His last PSA test from abt a month ago was at 12 from a previous 10 in June.
We were a bit baffled at 1st because the dr started going on abt hubby needing to have a biopsy done in December & he started on abt something else but I intervened & said that the last time Brachy Therapy had already been discussed & that he(the dr) was then anxious to get things going. Now it seemed like they were back tracking.
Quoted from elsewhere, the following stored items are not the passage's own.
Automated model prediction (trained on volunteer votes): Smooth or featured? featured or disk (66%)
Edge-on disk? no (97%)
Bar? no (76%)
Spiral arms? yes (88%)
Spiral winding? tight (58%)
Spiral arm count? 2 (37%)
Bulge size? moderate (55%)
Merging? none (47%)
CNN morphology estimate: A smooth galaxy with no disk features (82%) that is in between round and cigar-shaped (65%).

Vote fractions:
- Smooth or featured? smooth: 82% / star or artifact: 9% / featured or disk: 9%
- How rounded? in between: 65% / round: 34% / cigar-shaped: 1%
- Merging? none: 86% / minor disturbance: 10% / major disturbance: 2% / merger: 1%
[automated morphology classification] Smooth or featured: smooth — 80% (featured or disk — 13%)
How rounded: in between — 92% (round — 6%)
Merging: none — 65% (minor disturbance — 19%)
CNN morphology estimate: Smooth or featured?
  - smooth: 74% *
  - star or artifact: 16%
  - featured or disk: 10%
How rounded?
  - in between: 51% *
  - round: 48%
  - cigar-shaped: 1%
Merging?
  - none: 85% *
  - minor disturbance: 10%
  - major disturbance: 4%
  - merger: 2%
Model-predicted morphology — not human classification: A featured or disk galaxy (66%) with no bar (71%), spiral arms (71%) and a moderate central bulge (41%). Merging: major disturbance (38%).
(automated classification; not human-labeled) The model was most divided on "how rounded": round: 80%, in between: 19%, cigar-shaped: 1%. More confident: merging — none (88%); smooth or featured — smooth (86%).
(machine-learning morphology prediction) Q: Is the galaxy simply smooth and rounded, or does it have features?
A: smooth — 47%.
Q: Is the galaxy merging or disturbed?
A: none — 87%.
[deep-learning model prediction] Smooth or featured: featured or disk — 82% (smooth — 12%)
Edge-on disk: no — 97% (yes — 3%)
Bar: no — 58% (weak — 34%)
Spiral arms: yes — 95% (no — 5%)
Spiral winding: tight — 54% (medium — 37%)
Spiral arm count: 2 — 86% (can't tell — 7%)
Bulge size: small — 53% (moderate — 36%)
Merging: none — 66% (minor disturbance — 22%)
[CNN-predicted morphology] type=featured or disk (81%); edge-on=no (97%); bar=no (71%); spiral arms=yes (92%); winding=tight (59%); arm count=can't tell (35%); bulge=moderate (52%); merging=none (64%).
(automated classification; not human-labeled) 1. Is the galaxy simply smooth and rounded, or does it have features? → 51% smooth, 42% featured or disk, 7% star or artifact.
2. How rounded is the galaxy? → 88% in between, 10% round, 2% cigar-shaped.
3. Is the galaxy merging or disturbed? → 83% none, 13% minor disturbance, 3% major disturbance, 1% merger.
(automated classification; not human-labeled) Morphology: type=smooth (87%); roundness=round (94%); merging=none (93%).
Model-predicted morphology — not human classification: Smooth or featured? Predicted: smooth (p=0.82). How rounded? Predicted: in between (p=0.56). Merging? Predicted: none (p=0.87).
My hubby had made up his mind for today. I did not pressure him in any way & he's comfortable with the idea of proceeding. Nipping this thing before it gets too out of hand. There could be a side effect for say 3 to 6 months where he'd have to have a catheter tube but he was comfortable that that's hardly a major concern. I think the very important point here was that it was something he's emotionally comfortable with now.
BUT, of course, we've got fears. It's like you almost feel there's scary things waiting for you ahead yet you dont' know where & you've just simply got this fear behind you. But I'm thinking we wouldn't be normal if we didn't have a fear.
I'm so trying to focus on the positive, stay strong & turn to the Lord that he'll help and guide us as he's able. I've promised him I'll be as strong as I can but yet feel I'll need help now & then.
Prep proceedings will start & the treatment would take place by January so thats not too long to wait all things said & done.
Anywho I've got to go for now, supper time. I just wanted to update this for the few that check my journals out & might be wondering.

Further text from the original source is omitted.